Analytical sensitivity tests
The limits of identification and detection were determined by serially diluting (log2-fold) cultures with known counts (CFU) of E. coli in phosphate-buffered saline (PBS) and subjecting the samples to Tm mapping identification using IMLL Q-probes. The limits of identification were determined to be the final log2 dilution of the template in which the Tm mapping result was correct, with the correct number of Tm values and a difference value of ≤0.5. The limit of detection (LOD) was determined to be the final log2 dilution of the template in which at least one of the seven Tm values was observed.

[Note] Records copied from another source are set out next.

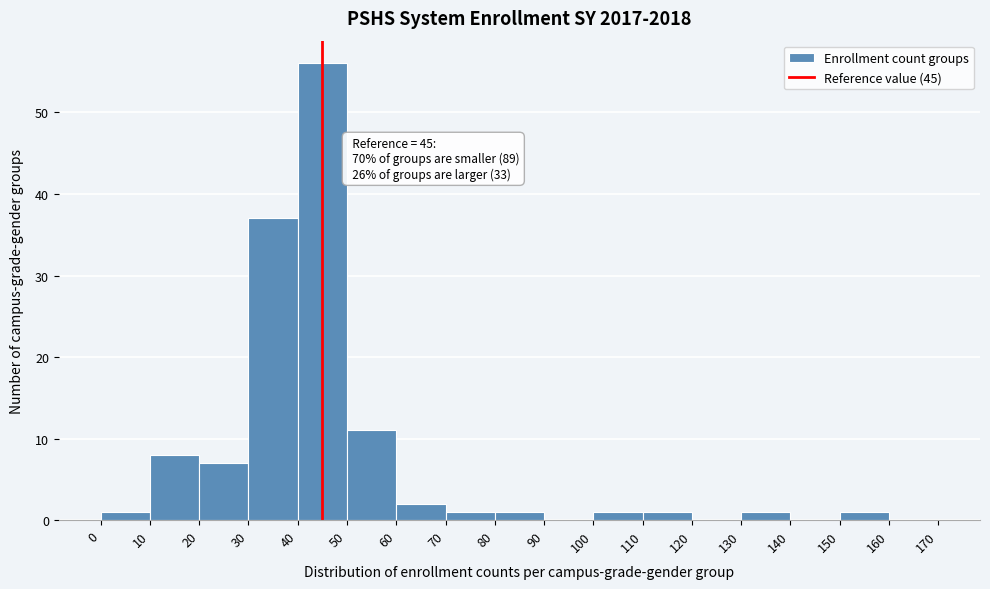

Which range on the x-axis has the tallest bar?

40 to 50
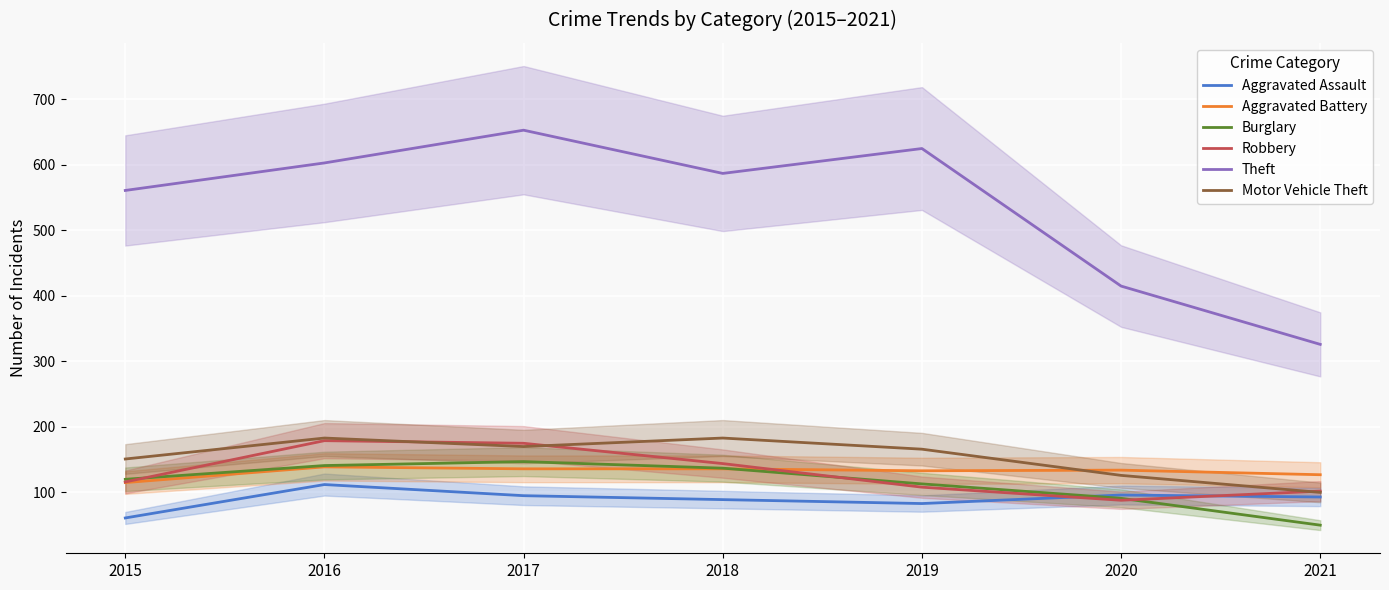

Is this an area chart (filled region under the line)?

No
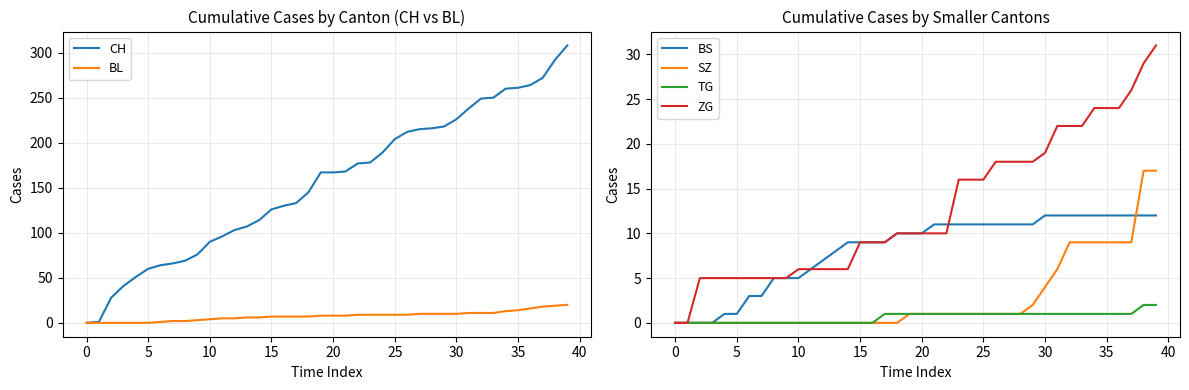

True or false: TG and ZG intersect in this chart.

False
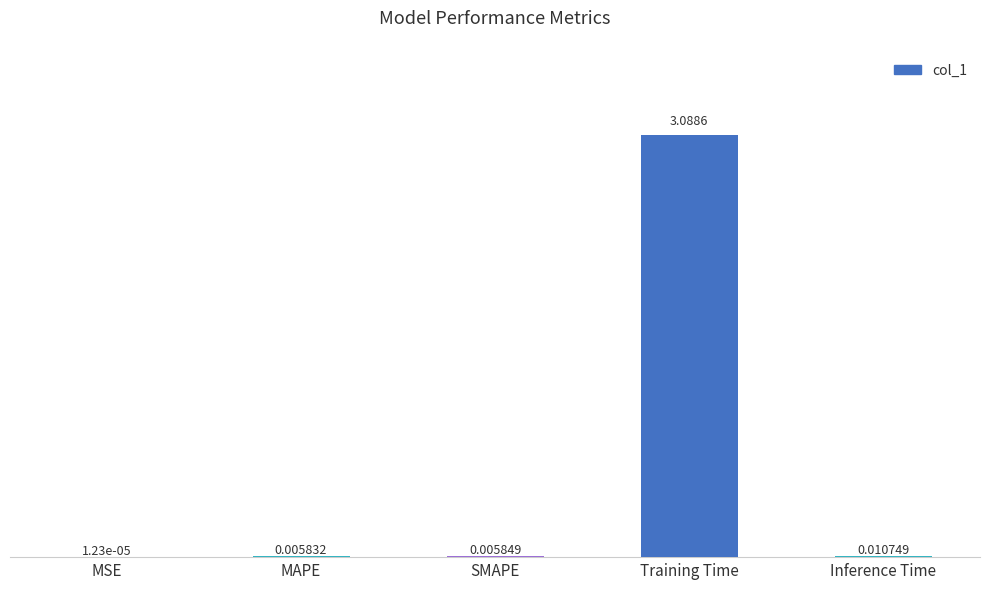

Where is the data nearest to the value 1?

Inference Time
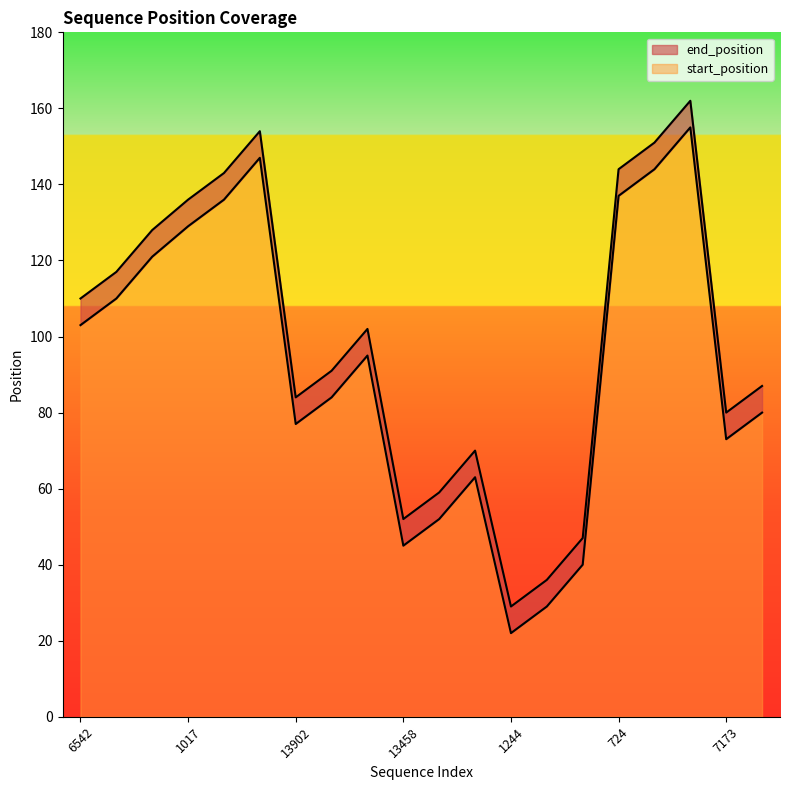

The start_position series shows 137 at 724. True or false?

True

Nucleotide sequence-based analysis of bacterial genomic DNA
Amplicons from the samples used in the first PCR procedure were purified (QIAquick PCR Purification Kit; Qiagen) and then sequenced (3500 Genetic Analyzer; Applied Biosystems) using the Region 1 forward primer and the Region 5 reverse primer. An online homology search was performed for strain identification using the BLAST nucleotide database tool of the DNA Data Bank of Japan (http://www.ddbj.nig.ac.jp/index-j.html).
Culture-based biochemical identification of bacteria
The whole blood samples (one aerobic blood culture bottle and one anaerobic blood culture bottle) were collected simultaneously with the blood sample for Tm analysis from the same puncture site. The whole blood samples were then analyzed according to standard methods used by the Clinical Laboratory Center (certified ISO15189) at Toyama University Hospital. The blood culture procedures were performed using the BacT/ALERT 3D system (bioMerieux, Inc., Mercy-l’Etoile, France). Positive blood culture bottles were subcultured in the appropriate media and incubated aerobically or anaerobically until sufficient growth was present to proceed with testing (usually 18 to 24 h). The specific identification methods differed according to the organism, although they included the MicroScan WalkAway system (Siemens Healthcare Diagnostics, IL, USA), RapID ANA II (Thermo Fisher SCIENTICIC, UK), and various latex agglutination and biochemical spot tests.